By Abdallah el-Kurebe

Abidjan, Cote de I’Voire: April 5, 2016 – The vice president of the West African Network of Farmers Organisations (ROPPA), Ibrahima Coulibaly has lamented against African governments’ alleged incoherent policies

In an exclusive interview with Newsdiaryonlineduring the ongoing FAO Regional Conference for Africa in Abidjan, Cote de I’Voire, Coulibaly said that although everything is a challenge for a smallholder farmer in African agriculture and although Nigerian farmers have all opportunities, incoherent policies by governments in the region are big.

“The biggest challenge in our regional agriculture is incoherent policies. We have all opportunities; we have all the tools to move ahead but the policies are not good for, especially the smallholder farmer in the African sub-region. Policies are not focused on the most part of the population, who are the smallholder farmers but the big farmers,” said Coulibaly.

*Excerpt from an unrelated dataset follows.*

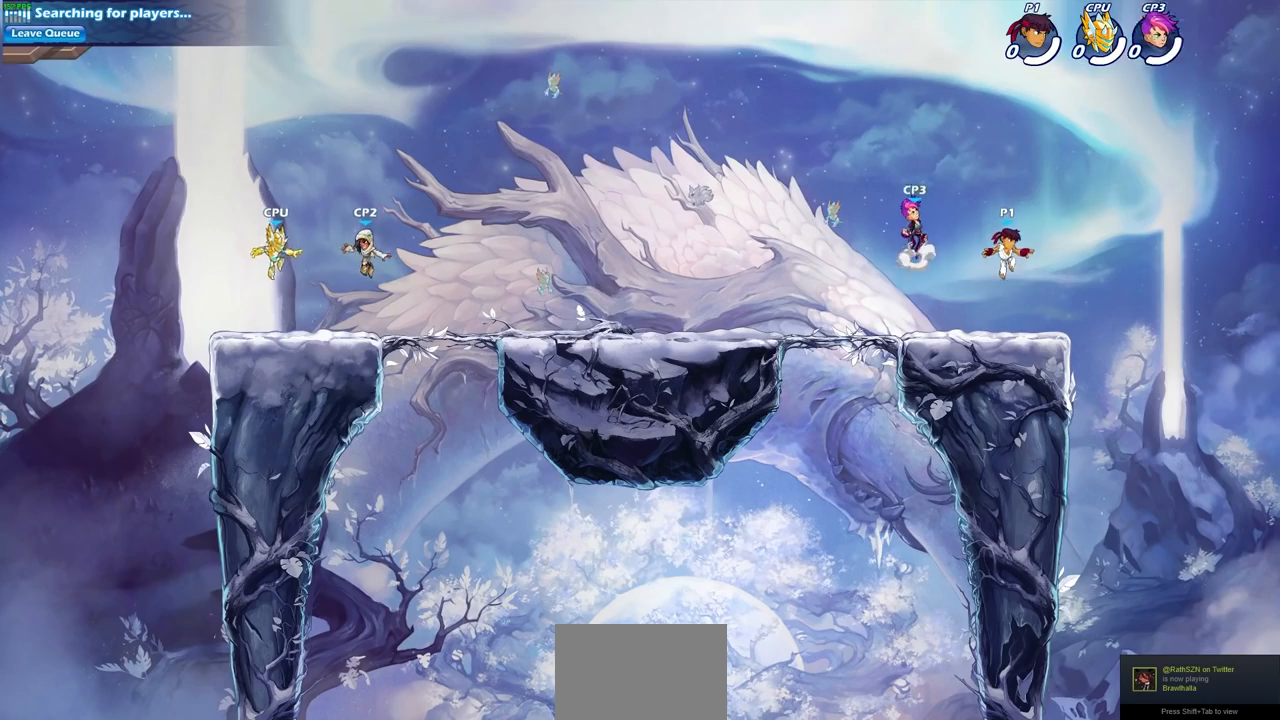
{"buttons": [], "left_stick": "center", "right_stick": "center", "events": []}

While observing that such policies that tend to shifts more attention away from the smallholder farmer was not good for an intended prospective and vibrant agriculture, he posits: “This group of farmers should be supported. Small groups of rich farmers cannot help African agriculture and therefore, our leaders should not think that the region can achieve food security like America without supporting the smallholder farmer. America started somewhere and we must start at that point too. It is not possible because it is a process.

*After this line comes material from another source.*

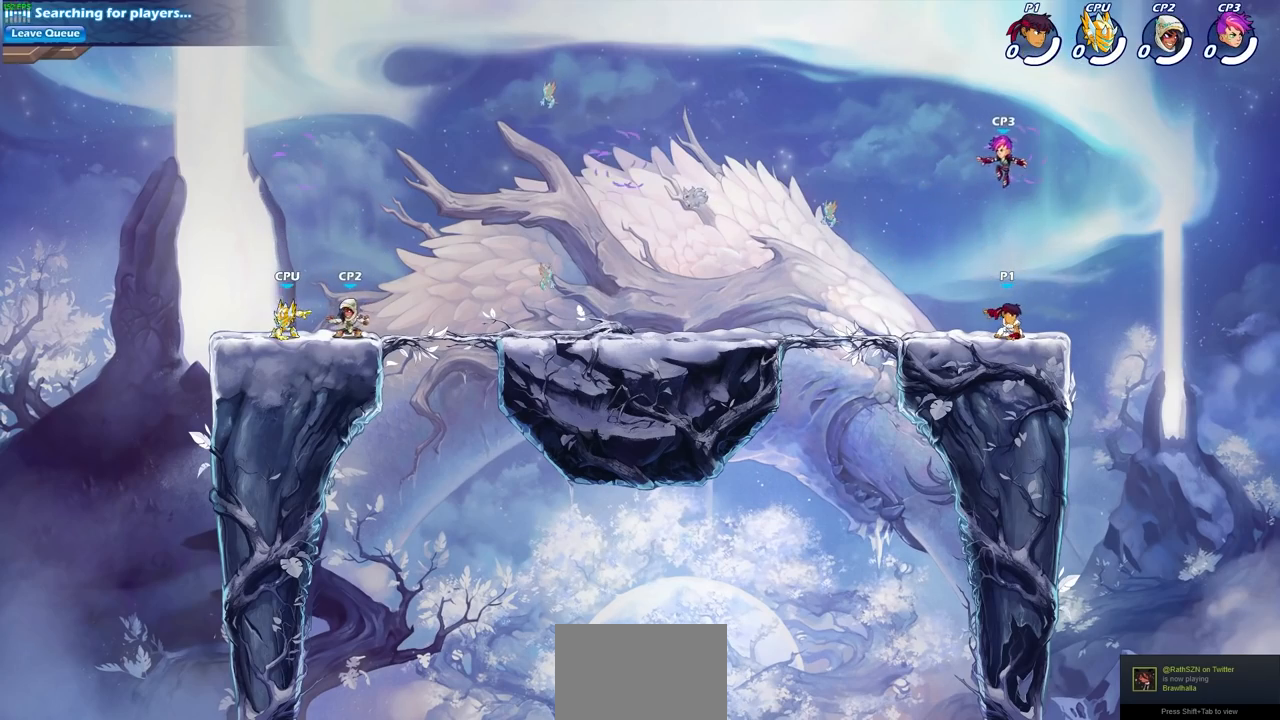
{"buttons": [], "left_stick": "center", "right_stick": "center", "events": [[83, "CROSS", "down"], [233, "CROSS", "up"], [333, "CROSS", "down"], [483, "CROSS", "up"]]}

“African Agricultural policies are geared towards the exploitation of the small farmers who are 75 percent of the population of the region. If African agriculture is shifting from subsistence to an income earner; if we aim to end hunger and abject poverty, this cannot be achieved, especially if the smallholder farmer is not taken into consideration.”

Stressing that the smallholder farmers in Africa had all the potentialities if not for the question of bad policies, Coulibaly added that, but for the challenge of bad use of money, financing is not an issue because the region have money in the agriculture sector.

He therefore suggested that feeding Africa was the responsibility of Africans and that it was not possible to assign this responsibility to foreign corporate multinationals brought in by African governments. “We have to think because if we are not able to feed Africa, we will remain in food dependency. What we propose is the support for small-scale farming – is it in vegetable, livestock and fisheries production, etc and to protect our agriculture.

Our market is very open. We must process our agricultural produce here in Africa against the importation of the same products that the continent produces. As our farmers produce farm products, we must protect them, process them here and patronise the products. This is very important if we must progress,” Coulibaly further said.

On agricultural biotechnology, he observed that the region’s problem was not biotechnology because famers have the seeds they needed. “We only need to have financing with favourable conditions as well as have organised markets for our products. For me, biotechnology will only create dependency and not solve any problem. Our feeds are as potent as biotechnology seeds. Take Burkina Faso for example, it is the only country that has adopted BT Cotton in the African continent. But farmers are retracting because they have discovered that it does not give them what they want.”

Coulibaly said that ROPA was working on regional agricultural policies in twelve African countries, including Benin Republic, Burkina Faso, Gambia, Ghana, Guinea Bissau, Guinea Conakry, Liberia, Mali, Niger Republic, Senegal, Sierra Leone and Togo.

He added that Cape Verde and Nigeria were working to form their national organs, presently. “We have strong partnership with ECOWAS as an integrated body. We understudy agricultural, food and commercial policies of governments that have impact on agriculture and family farming,” he said.